Baroud d’honneur pour Jean-Bernard Lévy. Alors que l’Etat a lancé, au mois de juillet, la nationalisation d’Electricité de France (EDF), et s’est mis en quête d’accélérer la succession de son actuel patron, ce dernier ne désarme pas. Très remonté contre l’Etat, qui lui a imposé un bouclier tarifaire contre la hausse des prix, il a décidé d’attaquer le principal actionnaire du groupe (84 %) devant la justice. « EDF a déposé ce jour [mardi 9 août] un recours contentieux auprès du Conseil d’Etat, et une demande indemnitaire, pour un montant estimé à date à 8,34 milliards d’euros, auprès de l’Etat », a indiqué le groupe dans un communiqué. Il réclame l’annulation de l’augmentation des volumes d’électricité nucléaire vendus à bas prix à ses concurrents, des fournisseurs alternatifs, que lui a imposée l’Etat début 2022.
En vue de contenir la hausse des tarifs réglementés de l’électricité à 4 % cette année, EDF s’est vu contraint d’augmenter de 20 % le quota annuel vendu au rabais à ses concurrents, à 120 térawattheures (TWh), contre 100 TWh auparavant, et ce, alors que les coûts de l’électricité explosent sur les marchés de gros. Cette vente à prix cassés s’est effectuée dans le cadre de l’accès régulé à l’électricité nucléaire historique (Arenh), un mécanisme imposé au groupe en 2011 afin de garantir, face aux exigences de Bruxelles, une forme de concurrence dans un marché dominé par EDF.
« Spoliation »
En mai, déjà, Jean-Bernard Lévy avait lancé un recours gracieux pour demander à l’Etat de revenir sur cette mesure. « Tant le prix que les conditions de ces attributions nous pénalisent considérablement », avait-il alors fait valoir. L’Etat, qui disposait de deux mois − soit jusqu’au jeudi 11 août − pour donner suite, a, depuis, fait la sourde oreille. En conséquence, EDF a choisi de saisir la justice administrative, alors que plusieurs syndicats et actionnaires ont, eux aussi, engagé des poursuites. « Bien que tardive et sur fond de règlement de comptes, cette démarche d’EDF est juste, juge Fabrice Coudour, secrétaire fédéral de la FNME-CGT. Mais il faut aller plus loin pour mettre un terme à tous nos maux en sortant l’énergie du marché, en plaçant l’intérêt général au premier plan et en menant une réelle nationalisation du secteur. »

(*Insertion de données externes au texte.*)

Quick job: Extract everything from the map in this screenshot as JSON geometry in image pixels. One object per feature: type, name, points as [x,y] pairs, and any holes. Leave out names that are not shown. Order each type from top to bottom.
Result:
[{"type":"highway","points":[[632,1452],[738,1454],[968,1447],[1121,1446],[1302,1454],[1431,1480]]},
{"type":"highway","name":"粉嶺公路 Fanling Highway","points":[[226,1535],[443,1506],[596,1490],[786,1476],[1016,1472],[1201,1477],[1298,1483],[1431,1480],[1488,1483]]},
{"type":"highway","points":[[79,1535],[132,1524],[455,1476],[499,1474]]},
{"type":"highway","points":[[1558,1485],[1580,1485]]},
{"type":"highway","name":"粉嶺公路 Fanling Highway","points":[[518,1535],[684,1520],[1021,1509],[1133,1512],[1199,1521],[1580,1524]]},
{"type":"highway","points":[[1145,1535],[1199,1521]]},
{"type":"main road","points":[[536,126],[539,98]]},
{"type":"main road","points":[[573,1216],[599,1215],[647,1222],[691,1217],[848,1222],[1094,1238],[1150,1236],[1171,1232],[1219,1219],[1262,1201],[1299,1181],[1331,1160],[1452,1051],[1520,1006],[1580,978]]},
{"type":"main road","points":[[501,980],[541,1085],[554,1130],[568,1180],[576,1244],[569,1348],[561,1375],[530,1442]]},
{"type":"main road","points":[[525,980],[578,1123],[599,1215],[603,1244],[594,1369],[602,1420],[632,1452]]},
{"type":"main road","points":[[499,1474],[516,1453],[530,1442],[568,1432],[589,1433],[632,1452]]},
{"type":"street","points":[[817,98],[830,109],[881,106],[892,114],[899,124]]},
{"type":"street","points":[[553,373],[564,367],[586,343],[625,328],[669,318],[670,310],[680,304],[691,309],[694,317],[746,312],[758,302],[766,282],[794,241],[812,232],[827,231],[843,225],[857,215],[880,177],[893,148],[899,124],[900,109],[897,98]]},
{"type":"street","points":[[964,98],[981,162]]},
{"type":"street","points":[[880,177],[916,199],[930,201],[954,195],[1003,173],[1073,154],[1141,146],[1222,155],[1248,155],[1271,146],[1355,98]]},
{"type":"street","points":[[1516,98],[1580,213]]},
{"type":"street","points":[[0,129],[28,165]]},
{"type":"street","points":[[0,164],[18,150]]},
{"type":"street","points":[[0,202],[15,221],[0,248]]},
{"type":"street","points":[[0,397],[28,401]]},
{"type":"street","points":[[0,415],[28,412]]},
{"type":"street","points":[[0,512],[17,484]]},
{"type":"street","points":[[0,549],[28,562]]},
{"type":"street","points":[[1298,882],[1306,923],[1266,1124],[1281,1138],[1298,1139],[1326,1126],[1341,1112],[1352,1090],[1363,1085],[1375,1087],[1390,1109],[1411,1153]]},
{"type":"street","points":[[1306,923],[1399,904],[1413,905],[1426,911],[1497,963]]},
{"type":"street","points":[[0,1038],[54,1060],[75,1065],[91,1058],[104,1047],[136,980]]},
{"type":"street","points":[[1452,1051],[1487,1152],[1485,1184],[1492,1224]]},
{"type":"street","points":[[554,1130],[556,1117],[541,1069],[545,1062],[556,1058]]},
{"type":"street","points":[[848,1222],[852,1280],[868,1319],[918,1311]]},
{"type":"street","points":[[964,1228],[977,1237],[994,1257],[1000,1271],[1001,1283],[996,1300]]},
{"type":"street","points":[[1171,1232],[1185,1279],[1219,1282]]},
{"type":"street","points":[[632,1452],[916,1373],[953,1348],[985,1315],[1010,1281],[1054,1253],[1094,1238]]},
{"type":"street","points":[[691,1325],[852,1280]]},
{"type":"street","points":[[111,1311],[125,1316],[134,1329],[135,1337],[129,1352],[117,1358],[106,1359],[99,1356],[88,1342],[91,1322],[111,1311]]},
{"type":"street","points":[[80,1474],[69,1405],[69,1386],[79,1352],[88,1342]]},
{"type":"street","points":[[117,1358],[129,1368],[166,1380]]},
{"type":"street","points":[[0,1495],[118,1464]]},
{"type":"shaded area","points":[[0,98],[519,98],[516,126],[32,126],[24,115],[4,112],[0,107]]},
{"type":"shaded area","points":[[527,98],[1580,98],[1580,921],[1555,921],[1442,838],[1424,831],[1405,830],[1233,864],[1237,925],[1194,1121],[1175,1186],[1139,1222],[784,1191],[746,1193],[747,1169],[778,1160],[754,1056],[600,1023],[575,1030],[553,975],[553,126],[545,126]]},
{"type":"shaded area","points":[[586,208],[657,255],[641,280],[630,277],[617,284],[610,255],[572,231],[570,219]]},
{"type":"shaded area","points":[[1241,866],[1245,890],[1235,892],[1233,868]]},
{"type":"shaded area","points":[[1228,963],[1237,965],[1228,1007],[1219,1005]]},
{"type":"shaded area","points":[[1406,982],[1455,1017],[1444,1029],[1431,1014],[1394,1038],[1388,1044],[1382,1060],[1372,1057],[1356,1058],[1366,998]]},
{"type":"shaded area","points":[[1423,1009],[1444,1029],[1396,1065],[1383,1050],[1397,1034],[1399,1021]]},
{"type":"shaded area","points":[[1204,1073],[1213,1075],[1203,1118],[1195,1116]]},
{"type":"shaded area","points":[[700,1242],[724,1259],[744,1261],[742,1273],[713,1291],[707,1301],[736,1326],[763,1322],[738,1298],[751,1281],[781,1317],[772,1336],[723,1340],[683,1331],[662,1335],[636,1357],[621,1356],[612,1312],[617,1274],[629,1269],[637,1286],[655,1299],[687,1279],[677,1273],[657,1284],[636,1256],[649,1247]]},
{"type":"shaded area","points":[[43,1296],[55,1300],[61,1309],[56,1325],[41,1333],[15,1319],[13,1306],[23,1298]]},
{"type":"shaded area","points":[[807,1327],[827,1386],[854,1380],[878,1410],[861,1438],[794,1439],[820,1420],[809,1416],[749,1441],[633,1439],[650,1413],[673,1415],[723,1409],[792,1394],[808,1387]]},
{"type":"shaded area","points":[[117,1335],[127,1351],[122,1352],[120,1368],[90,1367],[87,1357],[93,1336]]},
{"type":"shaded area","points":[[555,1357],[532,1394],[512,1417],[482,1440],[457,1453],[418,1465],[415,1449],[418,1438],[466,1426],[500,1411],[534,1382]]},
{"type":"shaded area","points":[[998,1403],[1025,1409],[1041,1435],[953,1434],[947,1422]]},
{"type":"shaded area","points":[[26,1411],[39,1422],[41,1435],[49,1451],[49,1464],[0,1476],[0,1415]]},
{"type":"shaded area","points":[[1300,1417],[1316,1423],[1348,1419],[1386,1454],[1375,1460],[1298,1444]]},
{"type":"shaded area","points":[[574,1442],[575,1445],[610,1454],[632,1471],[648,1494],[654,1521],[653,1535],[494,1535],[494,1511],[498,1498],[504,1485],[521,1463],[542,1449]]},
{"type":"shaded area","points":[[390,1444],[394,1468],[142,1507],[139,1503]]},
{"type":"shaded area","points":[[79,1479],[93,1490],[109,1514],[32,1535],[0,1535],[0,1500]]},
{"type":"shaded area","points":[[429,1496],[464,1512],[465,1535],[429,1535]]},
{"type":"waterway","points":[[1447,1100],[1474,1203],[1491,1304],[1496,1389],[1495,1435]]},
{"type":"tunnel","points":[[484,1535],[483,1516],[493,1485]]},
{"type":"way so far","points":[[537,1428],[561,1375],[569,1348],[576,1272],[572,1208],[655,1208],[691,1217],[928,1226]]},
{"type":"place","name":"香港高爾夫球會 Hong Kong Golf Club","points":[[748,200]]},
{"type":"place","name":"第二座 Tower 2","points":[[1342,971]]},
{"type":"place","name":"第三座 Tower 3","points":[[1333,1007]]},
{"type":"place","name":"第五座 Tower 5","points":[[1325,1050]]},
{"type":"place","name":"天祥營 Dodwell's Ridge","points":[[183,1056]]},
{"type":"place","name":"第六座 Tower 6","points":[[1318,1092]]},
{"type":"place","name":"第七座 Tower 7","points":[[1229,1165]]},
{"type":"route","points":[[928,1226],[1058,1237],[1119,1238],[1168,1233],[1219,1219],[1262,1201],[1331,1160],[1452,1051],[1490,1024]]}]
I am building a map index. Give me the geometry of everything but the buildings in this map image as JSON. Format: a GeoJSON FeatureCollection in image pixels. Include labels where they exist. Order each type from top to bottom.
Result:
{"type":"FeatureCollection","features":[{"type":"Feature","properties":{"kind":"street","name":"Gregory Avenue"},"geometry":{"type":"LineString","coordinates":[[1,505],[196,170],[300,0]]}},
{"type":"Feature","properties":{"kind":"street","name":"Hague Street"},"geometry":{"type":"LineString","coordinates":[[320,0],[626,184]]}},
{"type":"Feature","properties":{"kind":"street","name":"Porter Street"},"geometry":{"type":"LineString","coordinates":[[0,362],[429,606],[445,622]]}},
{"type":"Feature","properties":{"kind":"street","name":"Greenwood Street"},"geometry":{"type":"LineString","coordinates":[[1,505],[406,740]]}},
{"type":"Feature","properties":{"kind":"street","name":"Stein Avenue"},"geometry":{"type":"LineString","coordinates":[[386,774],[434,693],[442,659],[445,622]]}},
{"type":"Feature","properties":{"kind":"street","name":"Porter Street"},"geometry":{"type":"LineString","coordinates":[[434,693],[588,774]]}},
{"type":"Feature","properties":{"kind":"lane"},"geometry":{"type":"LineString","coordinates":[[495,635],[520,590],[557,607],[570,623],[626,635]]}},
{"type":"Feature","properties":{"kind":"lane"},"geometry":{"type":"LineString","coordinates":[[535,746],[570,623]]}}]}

De son côté, Energie en actions, l’association qui regroupe les actionnaires salariés et les anciens salariés du groupe, s’est félicité du recours déposé mardi 9 août, tout en regrettant que cette action ne soit pas intervenue en appui de ceux déposés par les représentants des actionnaires salariés pour dénoncer la « spoliation » de l’entreprise. A Bercy, on reste très serein. « L’Etat continuera à défendre le dispositif de rehaussement de l’Arenh devant le Conseil d’Etat, qui a encore rappelé, en juillet, l’intérêt général associé à cette décision », assure-t-on au ministère de l’économie. Selon le gouvernement, « sans ces mesures, en particulier le volume d’Arenh supplémentaire, les factures des ménages auraient augmenté de 35 % TTC ».